### Exercise description
From the first line of the data down to the line bearing "nose: (114, 52)", output every line exactly and include no pictures.

:: Exercise input

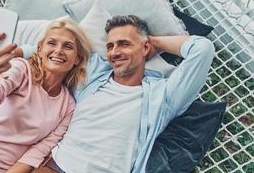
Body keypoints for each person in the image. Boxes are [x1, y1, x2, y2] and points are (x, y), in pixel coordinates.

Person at [17, 15, 215, 173]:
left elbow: (202, 49)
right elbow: (56, 52)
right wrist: (20, 52)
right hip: (54, 167)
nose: (114, 52)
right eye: (110, 46)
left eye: (124, 44)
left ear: (145, 47)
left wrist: (156, 42)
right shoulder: (94, 73)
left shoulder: (164, 96)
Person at [0, 19, 91, 173]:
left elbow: (36, 154)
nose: (58, 50)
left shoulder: (69, 107)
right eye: (52, 43)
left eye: (68, 46)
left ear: (77, 58)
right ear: (39, 50)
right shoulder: (21, 69)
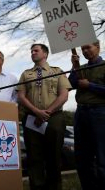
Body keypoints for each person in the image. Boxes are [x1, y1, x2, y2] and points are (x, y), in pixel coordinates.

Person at [17, 43, 71, 190]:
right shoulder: (26, 74)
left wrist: (46, 112)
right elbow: (21, 96)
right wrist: (36, 111)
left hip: (54, 118)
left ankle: (54, 187)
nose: (33, 53)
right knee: (34, 157)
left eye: (36, 50)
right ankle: (37, 187)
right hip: (32, 118)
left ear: (45, 54)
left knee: (54, 156)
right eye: (31, 51)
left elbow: (64, 95)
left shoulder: (57, 71)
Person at [68, 40, 105, 190]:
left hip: (100, 113)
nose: (85, 51)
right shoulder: (80, 68)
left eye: (88, 47)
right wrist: (74, 67)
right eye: (82, 49)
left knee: (102, 156)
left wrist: (90, 86)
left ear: (98, 47)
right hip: (81, 113)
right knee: (83, 158)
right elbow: (70, 84)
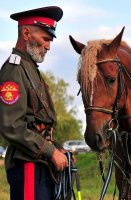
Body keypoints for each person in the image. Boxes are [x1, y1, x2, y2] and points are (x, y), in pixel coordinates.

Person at [0, 6, 69, 200]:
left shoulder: (29, 68)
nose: (48, 46)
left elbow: (39, 122)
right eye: (45, 39)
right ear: (26, 33)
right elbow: (12, 125)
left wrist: (56, 147)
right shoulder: (14, 70)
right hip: (28, 167)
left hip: (39, 164)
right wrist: (50, 152)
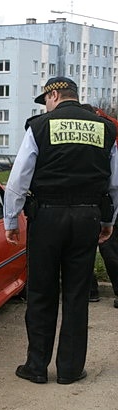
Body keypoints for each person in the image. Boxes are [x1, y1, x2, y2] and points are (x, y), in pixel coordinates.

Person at [4, 77, 118, 385]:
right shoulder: (105, 128)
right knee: (77, 293)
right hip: (87, 217)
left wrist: (11, 221)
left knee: (41, 291)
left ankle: (36, 367)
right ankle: (69, 369)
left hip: (47, 218)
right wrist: (108, 221)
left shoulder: (39, 127)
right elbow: (115, 183)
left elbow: (18, 180)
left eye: (47, 100)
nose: (46, 106)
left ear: (54, 94)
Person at [88, 107, 118, 307]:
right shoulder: (110, 127)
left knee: (102, 246)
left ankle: (90, 290)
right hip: (106, 197)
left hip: (99, 197)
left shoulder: (108, 130)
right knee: (110, 247)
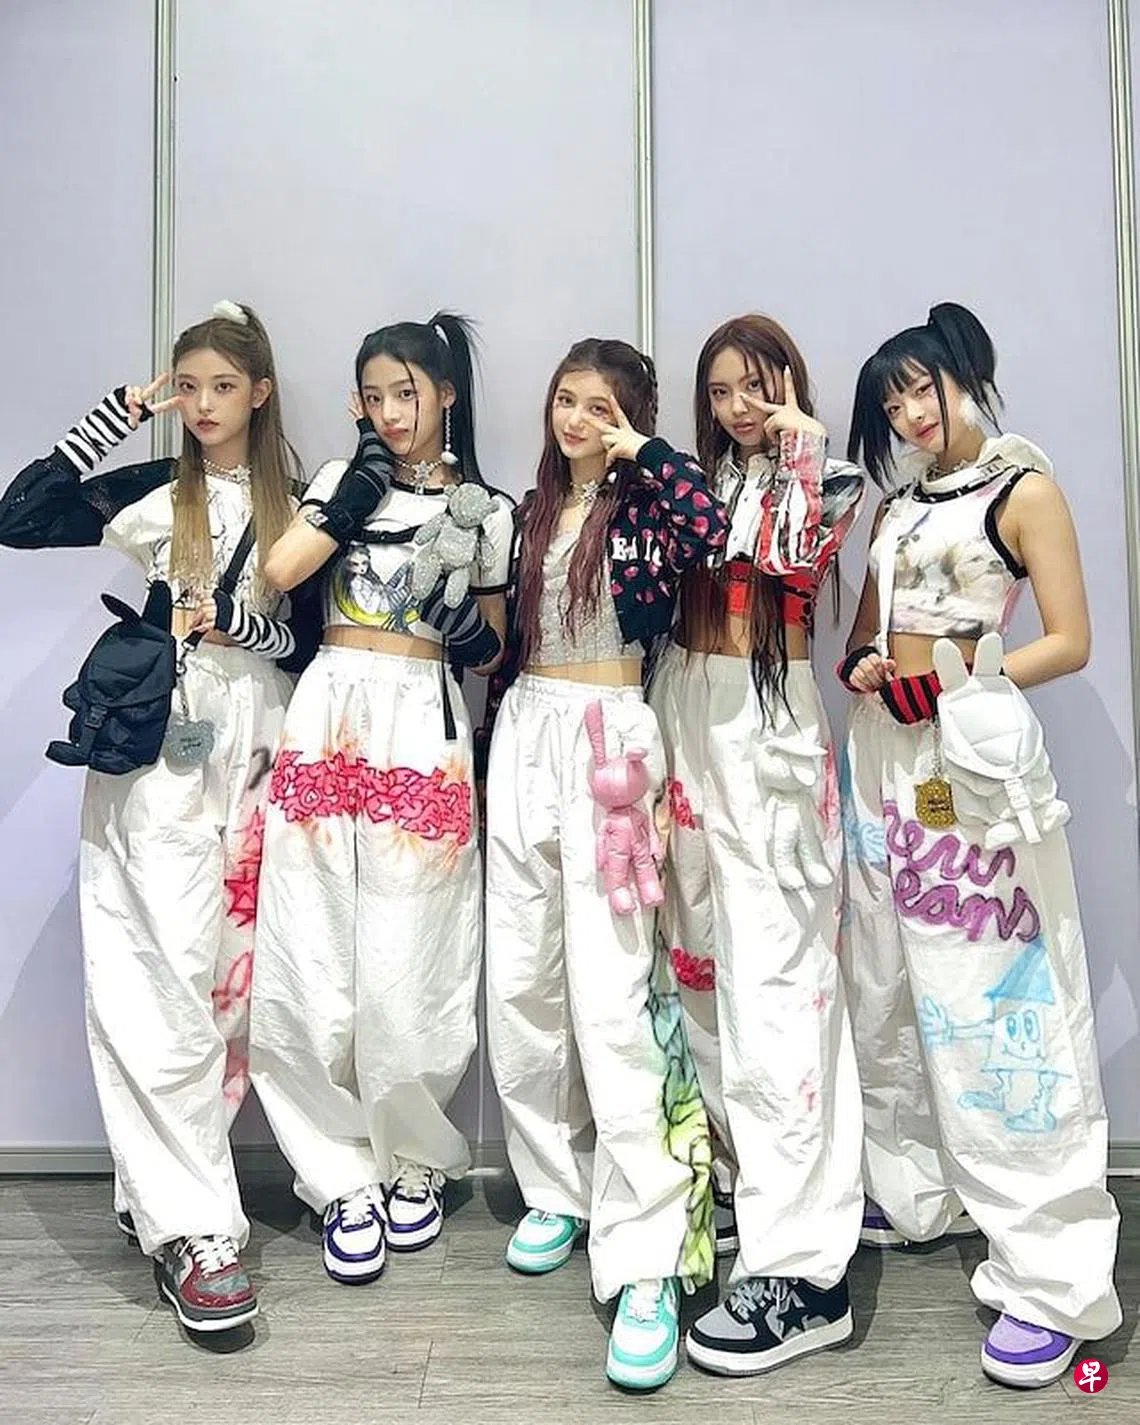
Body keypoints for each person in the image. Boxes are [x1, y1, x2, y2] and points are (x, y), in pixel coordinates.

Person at [0, 301, 302, 1335]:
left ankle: (160, 1189)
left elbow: (309, 639)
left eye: (223, 386)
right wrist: (119, 414)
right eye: (189, 387)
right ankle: (195, 1230)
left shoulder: (300, 502)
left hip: (258, 739)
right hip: (155, 743)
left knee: (233, 980)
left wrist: (241, 622)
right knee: (155, 968)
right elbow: (19, 515)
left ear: (260, 391)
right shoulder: (152, 490)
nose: (204, 405)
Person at [839, 301, 1121, 1388]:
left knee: (998, 998)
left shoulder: (1023, 488)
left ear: (965, 373)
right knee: (887, 982)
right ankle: (920, 1189)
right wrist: (867, 667)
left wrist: (956, 681)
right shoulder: (898, 506)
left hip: (970, 761)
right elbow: (864, 633)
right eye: (893, 402)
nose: (912, 413)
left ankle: (1051, 1272)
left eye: (924, 386)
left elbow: (1069, 639)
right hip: (884, 755)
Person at [484, 337, 728, 1389]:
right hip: (524, 728)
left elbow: (715, 533)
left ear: (631, 415)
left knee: (618, 992)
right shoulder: (530, 510)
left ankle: (649, 1254)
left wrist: (645, 452)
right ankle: (557, 1186)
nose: (577, 420)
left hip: (610, 730)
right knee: (522, 975)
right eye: (566, 401)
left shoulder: (649, 504)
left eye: (600, 406)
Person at [250, 314, 512, 1286]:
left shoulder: (487, 510)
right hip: (330, 711)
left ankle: (414, 1158)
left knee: (416, 949)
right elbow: (278, 574)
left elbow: (492, 649)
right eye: (375, 395)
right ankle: (336, 1176)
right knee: (310, 940)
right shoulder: (337, 479)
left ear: (446, 394)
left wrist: (464, 627)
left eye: (409, 393)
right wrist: (353, 494)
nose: (393, 412)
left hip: (422, 718)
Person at [650, 314, 867, 1376]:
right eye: (722, 390)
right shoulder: (699, 483)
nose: (739, 407)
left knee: (782, 982)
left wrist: (799, 444)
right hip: (686, 707)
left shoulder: (828, 476)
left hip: (766, 721)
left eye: (757, 385)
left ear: (790, 383)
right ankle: (743, 1181)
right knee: (697, 967)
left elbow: (786, 558)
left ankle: (805, 1270)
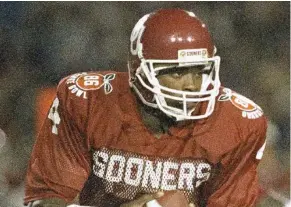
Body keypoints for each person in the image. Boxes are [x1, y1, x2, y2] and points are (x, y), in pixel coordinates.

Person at [24, 8, 267, 207]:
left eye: (200, 71)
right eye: (176, 72)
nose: (192, 85)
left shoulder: (238, 122)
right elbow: (47, 201)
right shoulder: (87, 103)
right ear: (140, 72)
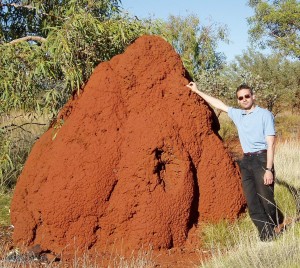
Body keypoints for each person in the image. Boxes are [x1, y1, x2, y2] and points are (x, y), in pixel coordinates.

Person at [186, 81, 285, 241]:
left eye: (247, 96)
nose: (244, 99)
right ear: (238, 100)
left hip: (261, 158)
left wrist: (268, 169)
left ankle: (274, 225)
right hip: (246, 161)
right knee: (252, 201)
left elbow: (271, 143)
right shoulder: (238, 115)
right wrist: (197, 91)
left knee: (266, 199)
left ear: (253, 96)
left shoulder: (264, 114)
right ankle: (266, 237)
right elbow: (219, 104)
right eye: (241, 98)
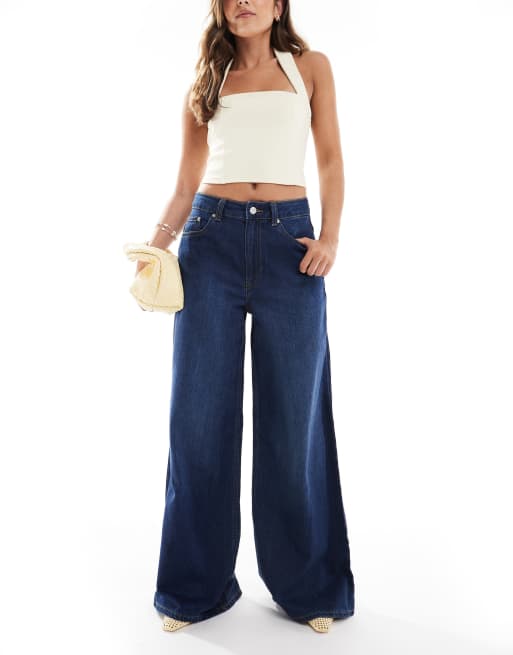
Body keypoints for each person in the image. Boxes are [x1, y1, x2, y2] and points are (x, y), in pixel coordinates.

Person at [135, 0, 355, 634]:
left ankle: (309, 589)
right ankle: (192, 590)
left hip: (291, 246)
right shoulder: (207, 79)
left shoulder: (310, 67)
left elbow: (330, 158)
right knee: (199, 419)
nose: (243, 2)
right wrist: (156, 248)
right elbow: (186, 184)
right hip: (210, 243)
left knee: (295, 422)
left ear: (279, 4)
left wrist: (330, 238)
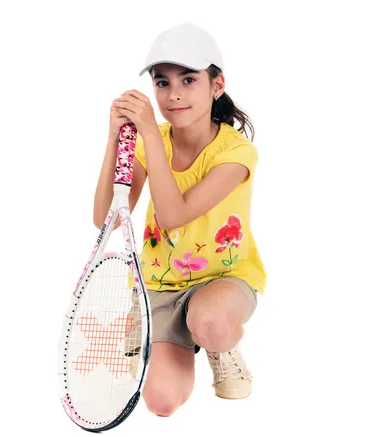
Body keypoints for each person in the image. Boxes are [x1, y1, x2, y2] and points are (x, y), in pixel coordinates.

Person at [92, 22, 267, 417]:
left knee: (211, 323)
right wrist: (114, 139)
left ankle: (218, 343)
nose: (173, 95)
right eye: (162, 82)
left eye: (189, 80)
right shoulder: (147, 140)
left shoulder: (236, 153)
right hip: (159, 285)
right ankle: (172, 332)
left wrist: (150, 134)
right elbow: (106, 220)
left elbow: (173, 217)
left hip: (223, 279)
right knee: (162, 402)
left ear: (216, 85)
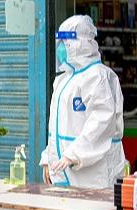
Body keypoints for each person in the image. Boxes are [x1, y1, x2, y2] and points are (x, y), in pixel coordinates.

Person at [40, 15, 126, 189]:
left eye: (66, 42)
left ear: (80, 43)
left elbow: (101, 124)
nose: (61, 48)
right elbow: (54, 127)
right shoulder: (63, 80)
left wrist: (72, 155)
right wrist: (48, 159)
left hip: (94, 176)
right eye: (60, 42)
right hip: (64, 172)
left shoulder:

::::

### Result of this exercise
Body keypoints for each person in the image. Boxes are [x1, y1, x2, y2] and points are (x, y), in pixel coordinates.

Person at [17, 15, 215, 173]:
left elbow: (202, 49)
right elbow: (56, 52)
right wrist: (20, 52)
right hip: (54, 167)
nose: (114, 52)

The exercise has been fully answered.